Então

terça-feira, 3 de fevereiro de 2009

Contra o accordo orthographico


Cristovão Tezza

O cronista se sentiu solitário em meio à enxurrada de ataques ao acordo de unificação ortográfica, que todos chamam de reforma. Queria lembrar a literatura maravilhosa do nosso Valêncio Xavier, que nos seus textos extraía beleza do contraste de ortografias, como marcas do tempo. Mas seria inútil. Houve até quem reclamasse que não foi consultado. Um plebiscito sobre a reforma ortográfica seria a prova definitiva de que não devemos mais nada à Civilização Ocidental! Outros se declararam “novos analfabetos”. Até o trema, que os portugueses já haviam abolido em 1932, encontrou defensores por aqui– e depois os lusitanos da piada são eles!

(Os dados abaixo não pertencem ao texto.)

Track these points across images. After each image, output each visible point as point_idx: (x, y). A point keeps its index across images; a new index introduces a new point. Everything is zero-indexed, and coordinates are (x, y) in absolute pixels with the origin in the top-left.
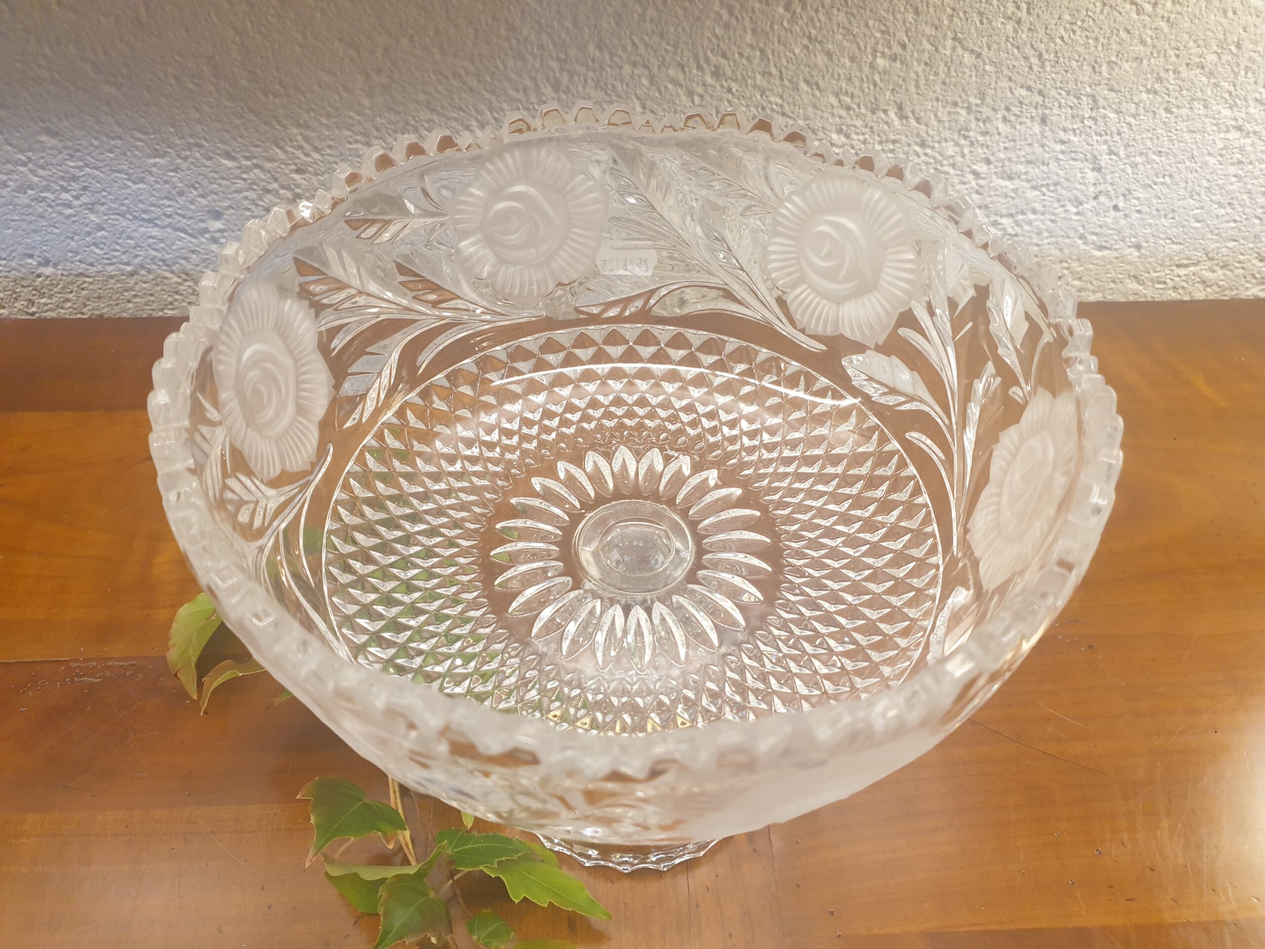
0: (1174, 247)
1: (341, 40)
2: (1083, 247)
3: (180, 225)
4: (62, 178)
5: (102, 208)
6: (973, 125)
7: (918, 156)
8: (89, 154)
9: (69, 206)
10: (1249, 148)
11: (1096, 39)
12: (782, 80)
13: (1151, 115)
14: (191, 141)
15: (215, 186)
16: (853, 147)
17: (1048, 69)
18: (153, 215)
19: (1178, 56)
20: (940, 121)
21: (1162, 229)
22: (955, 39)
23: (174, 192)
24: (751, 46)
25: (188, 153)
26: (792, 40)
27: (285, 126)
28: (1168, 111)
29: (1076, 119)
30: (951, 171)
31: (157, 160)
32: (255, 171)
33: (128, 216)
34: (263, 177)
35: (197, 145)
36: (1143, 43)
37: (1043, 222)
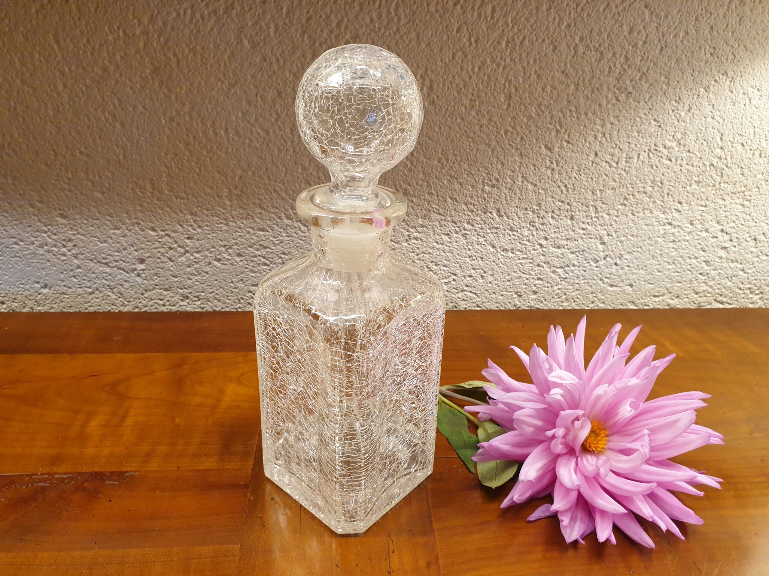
0: (650, 285)
1: (218, 172)
2: (602, 285)
3: (121, 266)
4: (64, 240)
5: (82, 257)
6: (536, 220)
7: (510, 235)
8: (81, 228)
9: (64, 255)
10: (677, 234)
11: (592, 179)
12: (438, 197)
13: (625, 217)
14: (135, 221)
15: (144, 245)
16: (476, 231)
17: (571, 192)
18: (108, 261)
19: (633, 188)
20: (519, 218)
21: (642, 276)
22: (523, 177)
23: (121, 248)
24: (422, 180)
25: (132, 227)
26: (442, 177)
27: (185, 214)
28: (633, 214)
29: (589, 218)
30: (528, 243)
31: (116, 231)
32: (166, 237)
33: (95, 261)
34: (169, 240)
35: (137, 223)
36: (615, 181)
37: (579, 270)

O engraçado é que todos parecem perfeitamente dispostos a obedecer às novas regras, o que surpreende, já que a lei não prevê multas ao uso inadequado nas letras, ao contrário do que acontece em outras atividades cotidianas, como dirigir automóveis em alta velocidade ou pagar aluguel fora do prazo. E ainda dizem que o brasileiro só obedece à lei quando dói no bolso! Não vou nem me aproveitar da minha condição de mestre-escola para sussurrar que nessa grita se falou muita bobagem, como a ideia de que a mudança da ortografia muda a língua. Chegaram a perguntar: “E agora? Como vamos pronunciar as palavras?!” Gostamos tanto de obedecer à lei que pronunciamos “leitE quentE” só porque está escrito assim. Bem, tem o seu lado bom: aqui, vale a escrita. Não importa. Não vou mais defender a reforma. Ontem recebi um email – na verdade uma cartha mannuscripta, em lettras elegantes, sellada nos Correos e Telegraphos – que definitivamente encerrou o assumpto. Vou transcrevel-la tal como chegou até mim.


Estimmado cronista:

Soube pela Gazeta do Povo que o senhor defende a reforma orthographica. Fiquei devéras estarrecido. Leitor de seus bellos livros, plenos de ensinamentos, não comprehendo que justamente daquelle que tem na lingoagem o seu poder de communicação viesse tal defeza. Nem é preciso cathedra; qualquer alumno de lyceu percebe que a orthographia é a autenticca alma da Lingua Patria; que pela orthographia adentramo-nos na propria historia do Português. Que ella nos relembra o latim, idioma de origem que tanta falta faz nesses tempos incultos, para dizer o minimo. Também a civilização helennica se perde, vão-se os traços millenares de sua sabedoria, os thesouros da philosophia e da philologia. De reforma em reforma – reformar, comer e coçar, é só começar – acabaremos por destruir a sciencia da Lingua. Uma anarchia! Peor ainda será o custo – imaginemos todos os compendios que terão de ser reimpressos por conta desta insensatez. E mais: os professôres, como se ganhassem muito, ainda terão de estudar as regras e excepções para transmitil-las aos alumnos! (...)

Melhor ficar por aqui – até porque, passado um mês da reforma, ninguém mais se lembra dela. Ou della?

Cristovão Tezza é escritor e colonista da Gazeta do Povo

Um comentário:

Anônimo disse...

O ACCORDO ORTHOGRAPHICO É MUITO SEM SENTIDO, PORQUE NÃO ESCREVEMOS COMO OS PORTUGUESES ESCREVEM SUA ORTHOGRAPHIA, SE PARA ELLES NÃO É COMPLICADO PARA NÓS SERIA MENOS AINDA. PROMPTO.